Acoustical Considerations for COVID-19 Safety Measures
- Jun 29, 2020
As acoustical consultants, we get the opportunity to work on a large variety of projects with some amazing architects and clients. Because design trends evolve with the world around us, we are constantly learning new design trends and materials, analyzing how these elements affect acoustics. Our design solutions are not just functional from an engineering standpoint, but also take architectural, mechanical, and environmental acoustical elements into consideration. COVID-19 has added safety measures and new design practices to promote health in the places we work, live and play. Many are now evaluating how this pandemic will affect architecture practices, anticipating design changes and new norms. How does all this affect acoustics design? See our breakdown of popular destinations and acoustical considerations within them:
When you think of healthcare facilities who have remained open and operating at maximum capacity, acoustics is not necessarily the first element that comes to mind. However, a noisy hospital room or treatment area can add stress levels to those trying to heal or make critical decisions. This has been recognized by the Facilities Guidelines Institute, which provides certain minimum acoustical criteria for healthcare facilities. We must think about the front-line workers and the people they’re helping and design any temporary and permanent spaces to exceed these criteria.
Transportation & Outdoors
Many major metropolitan cities around the world have announced restrictions on the use of personal vehicles. More people are expected to walk or bike to their destinations than ever before. With less vehicular traffic providing a masking effect, other noises on the streets become more prominent and potentially bothersome. For instance, without typical traffic noises you are able to hear generators and mechanical equipment more easily. After adhering to stay at home orders, time spent outdoors is highly coveted. However, a noise environment could impede those from enjoying their time outside of the home or office. Accurate noise surveys and mitigation efforts bring in significant value to help make the most of time spent outdoors.
In an attempt to maintain distancing between patrons, restaurants now have lower seating occupancies for the unforeseeable future. For many customers, it may be the only opportunity to meet and catch up with friends and family, and a pleasant acoustical environment is essential to effortlessly carry out conversations. Have you ever been to a noisy restaurant where you could not hear anyone at your own table? Well-designed acoustics seamlessly integrated with the aesthetics of the establishment can drive the choice of restaurants for patrons in addition to the quality of food.
Offices and Work Environments
One of the largest changes from the pandemic has to be the shift from working in office settings to now working from home or remotely. Although many U.S. cities are opening up again, employees are hesitant to return to the workplace. Many firms are now contemplating generous remote working policies or reduced density of workers in offices through staggered shifts. Companies must provide their employees with a distraction-free environment where they can be productive to make best use of their limited time spent in office. With employees sitting at greater distances and separated by partitions as per CDC recommendations, they will certainly be less susceptible to distractions.

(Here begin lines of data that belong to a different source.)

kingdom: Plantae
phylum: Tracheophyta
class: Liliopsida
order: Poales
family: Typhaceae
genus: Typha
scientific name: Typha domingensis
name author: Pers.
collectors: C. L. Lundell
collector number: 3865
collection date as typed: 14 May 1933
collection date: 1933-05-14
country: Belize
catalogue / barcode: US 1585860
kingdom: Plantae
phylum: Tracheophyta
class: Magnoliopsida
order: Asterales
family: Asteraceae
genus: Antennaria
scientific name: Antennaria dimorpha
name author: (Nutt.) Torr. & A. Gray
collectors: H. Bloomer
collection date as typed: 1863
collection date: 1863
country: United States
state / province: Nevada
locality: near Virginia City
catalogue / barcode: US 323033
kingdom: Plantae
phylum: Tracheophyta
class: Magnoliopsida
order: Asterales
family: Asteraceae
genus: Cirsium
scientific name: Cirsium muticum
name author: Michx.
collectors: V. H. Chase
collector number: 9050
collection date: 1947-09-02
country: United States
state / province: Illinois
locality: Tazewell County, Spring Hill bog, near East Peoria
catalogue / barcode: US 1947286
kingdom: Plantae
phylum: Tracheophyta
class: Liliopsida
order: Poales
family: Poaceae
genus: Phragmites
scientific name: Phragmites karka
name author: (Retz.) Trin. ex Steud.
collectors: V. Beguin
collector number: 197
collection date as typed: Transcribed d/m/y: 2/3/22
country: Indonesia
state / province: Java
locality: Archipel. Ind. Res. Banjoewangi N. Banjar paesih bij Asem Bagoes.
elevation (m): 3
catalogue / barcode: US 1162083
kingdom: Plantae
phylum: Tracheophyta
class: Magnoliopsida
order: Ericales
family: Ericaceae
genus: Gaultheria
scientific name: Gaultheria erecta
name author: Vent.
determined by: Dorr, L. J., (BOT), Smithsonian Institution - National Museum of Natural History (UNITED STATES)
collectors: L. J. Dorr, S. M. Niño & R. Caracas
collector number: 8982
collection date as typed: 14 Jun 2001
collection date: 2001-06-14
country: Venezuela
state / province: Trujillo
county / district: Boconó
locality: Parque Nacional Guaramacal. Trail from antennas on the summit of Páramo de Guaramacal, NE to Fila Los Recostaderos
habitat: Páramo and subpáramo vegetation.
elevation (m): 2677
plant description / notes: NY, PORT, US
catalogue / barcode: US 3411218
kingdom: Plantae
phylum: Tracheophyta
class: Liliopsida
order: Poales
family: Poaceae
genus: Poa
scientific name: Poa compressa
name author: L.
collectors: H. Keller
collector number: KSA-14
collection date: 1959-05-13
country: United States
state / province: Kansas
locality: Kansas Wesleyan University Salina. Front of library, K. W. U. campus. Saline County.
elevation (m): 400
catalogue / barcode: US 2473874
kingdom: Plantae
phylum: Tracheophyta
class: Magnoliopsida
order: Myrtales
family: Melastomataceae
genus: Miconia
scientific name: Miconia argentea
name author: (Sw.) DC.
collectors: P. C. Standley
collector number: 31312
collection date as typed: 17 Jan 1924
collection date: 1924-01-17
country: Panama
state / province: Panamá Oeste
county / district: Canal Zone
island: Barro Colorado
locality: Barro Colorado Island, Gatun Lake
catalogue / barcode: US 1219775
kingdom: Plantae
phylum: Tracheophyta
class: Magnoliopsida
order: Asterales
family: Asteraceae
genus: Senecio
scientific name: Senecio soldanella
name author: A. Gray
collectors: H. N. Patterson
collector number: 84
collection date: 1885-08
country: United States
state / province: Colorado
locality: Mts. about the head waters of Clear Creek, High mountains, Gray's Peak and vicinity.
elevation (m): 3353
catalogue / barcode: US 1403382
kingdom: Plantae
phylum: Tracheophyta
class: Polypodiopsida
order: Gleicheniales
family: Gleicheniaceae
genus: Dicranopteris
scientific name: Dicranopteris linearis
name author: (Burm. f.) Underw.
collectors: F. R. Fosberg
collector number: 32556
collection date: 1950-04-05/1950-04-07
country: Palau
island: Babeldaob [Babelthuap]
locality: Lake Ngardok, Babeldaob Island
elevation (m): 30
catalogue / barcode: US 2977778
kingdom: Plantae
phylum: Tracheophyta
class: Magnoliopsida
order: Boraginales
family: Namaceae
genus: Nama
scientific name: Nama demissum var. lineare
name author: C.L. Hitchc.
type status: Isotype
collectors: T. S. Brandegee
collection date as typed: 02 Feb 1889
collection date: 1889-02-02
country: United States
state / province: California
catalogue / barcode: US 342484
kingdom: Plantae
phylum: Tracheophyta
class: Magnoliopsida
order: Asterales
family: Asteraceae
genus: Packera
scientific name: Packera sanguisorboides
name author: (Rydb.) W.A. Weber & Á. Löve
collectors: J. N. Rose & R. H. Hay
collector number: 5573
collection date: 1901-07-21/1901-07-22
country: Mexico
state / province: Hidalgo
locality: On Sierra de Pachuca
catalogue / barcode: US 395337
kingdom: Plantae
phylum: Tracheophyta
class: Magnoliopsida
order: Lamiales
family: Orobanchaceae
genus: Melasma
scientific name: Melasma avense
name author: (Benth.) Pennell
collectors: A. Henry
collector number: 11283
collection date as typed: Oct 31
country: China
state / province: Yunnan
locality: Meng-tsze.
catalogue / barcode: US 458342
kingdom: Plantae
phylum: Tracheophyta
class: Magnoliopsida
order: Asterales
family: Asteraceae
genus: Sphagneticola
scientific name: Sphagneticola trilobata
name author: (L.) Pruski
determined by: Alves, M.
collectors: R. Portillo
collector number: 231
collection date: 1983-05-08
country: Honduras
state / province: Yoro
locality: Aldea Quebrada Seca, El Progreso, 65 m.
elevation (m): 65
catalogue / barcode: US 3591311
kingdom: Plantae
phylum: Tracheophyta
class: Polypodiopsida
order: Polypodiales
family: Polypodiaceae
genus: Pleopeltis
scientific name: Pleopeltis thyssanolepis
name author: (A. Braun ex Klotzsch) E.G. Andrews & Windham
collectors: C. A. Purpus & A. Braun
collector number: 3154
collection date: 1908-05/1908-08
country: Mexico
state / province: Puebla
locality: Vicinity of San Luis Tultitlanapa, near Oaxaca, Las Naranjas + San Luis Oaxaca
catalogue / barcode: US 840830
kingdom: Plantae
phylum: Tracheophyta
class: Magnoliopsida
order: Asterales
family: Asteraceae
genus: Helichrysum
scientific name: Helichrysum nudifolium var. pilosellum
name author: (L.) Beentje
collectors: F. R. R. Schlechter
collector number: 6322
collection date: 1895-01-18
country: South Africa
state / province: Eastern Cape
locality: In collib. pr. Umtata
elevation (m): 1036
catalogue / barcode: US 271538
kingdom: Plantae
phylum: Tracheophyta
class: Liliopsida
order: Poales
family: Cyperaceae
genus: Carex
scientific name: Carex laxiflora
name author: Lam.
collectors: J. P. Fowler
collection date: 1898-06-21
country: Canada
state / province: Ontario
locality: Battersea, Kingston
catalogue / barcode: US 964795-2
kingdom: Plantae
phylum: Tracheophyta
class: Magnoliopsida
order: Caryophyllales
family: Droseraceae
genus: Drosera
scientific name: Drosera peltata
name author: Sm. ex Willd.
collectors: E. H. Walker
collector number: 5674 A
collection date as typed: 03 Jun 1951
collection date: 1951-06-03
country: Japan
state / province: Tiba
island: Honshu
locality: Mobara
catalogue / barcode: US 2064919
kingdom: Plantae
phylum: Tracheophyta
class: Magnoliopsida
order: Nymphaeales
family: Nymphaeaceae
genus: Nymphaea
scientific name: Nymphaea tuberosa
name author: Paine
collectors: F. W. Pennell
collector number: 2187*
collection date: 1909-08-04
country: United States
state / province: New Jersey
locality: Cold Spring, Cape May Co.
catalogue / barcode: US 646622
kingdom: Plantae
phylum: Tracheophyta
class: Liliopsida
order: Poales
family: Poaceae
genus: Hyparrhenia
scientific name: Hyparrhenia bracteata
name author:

It will be a while before we can comfortably visit entertainment venues for events like sports games or concerts. However, sporting venues can utilize their stadiums’ sound systems to amplify crowd noise to simulate a similar environment for the players. This is accomplished by using some smart acoustics and audio engineering techniques, without causing excessive noise levels in the neighborhoods. These techniques can also be employed to control noise from outdoor drive-in theaters, live music venues and any other potential noise sources.
It is important to realize that acousticians often rely on the audience to absorb sound and keep the reverberation under control during performances in enclosed spaces like concert arenas. Employing variable acoustics in spaces that are incorporated using the various means in our arsenal (drapes, variable panels, active sound systems) would prove to be invaluable for the performers as well as the audience for successful performances as social distancing causes venues to restrict the numbers of attendees.
Communication between acousticians and the various stakeholders to establish a clear vision for the spaces being designed is more important than ever. While we are not completely sure what our new normal looks like, it is important to keep acoustical considerations at the forefront of design in order to provide a comfortable, and acoustically-appropriate environment, no matter the space type. It is the responsibility of the acousticians to efficiently incorporate flexibility in the acoustical design of the spaces to satisfy the evolving needs of the users.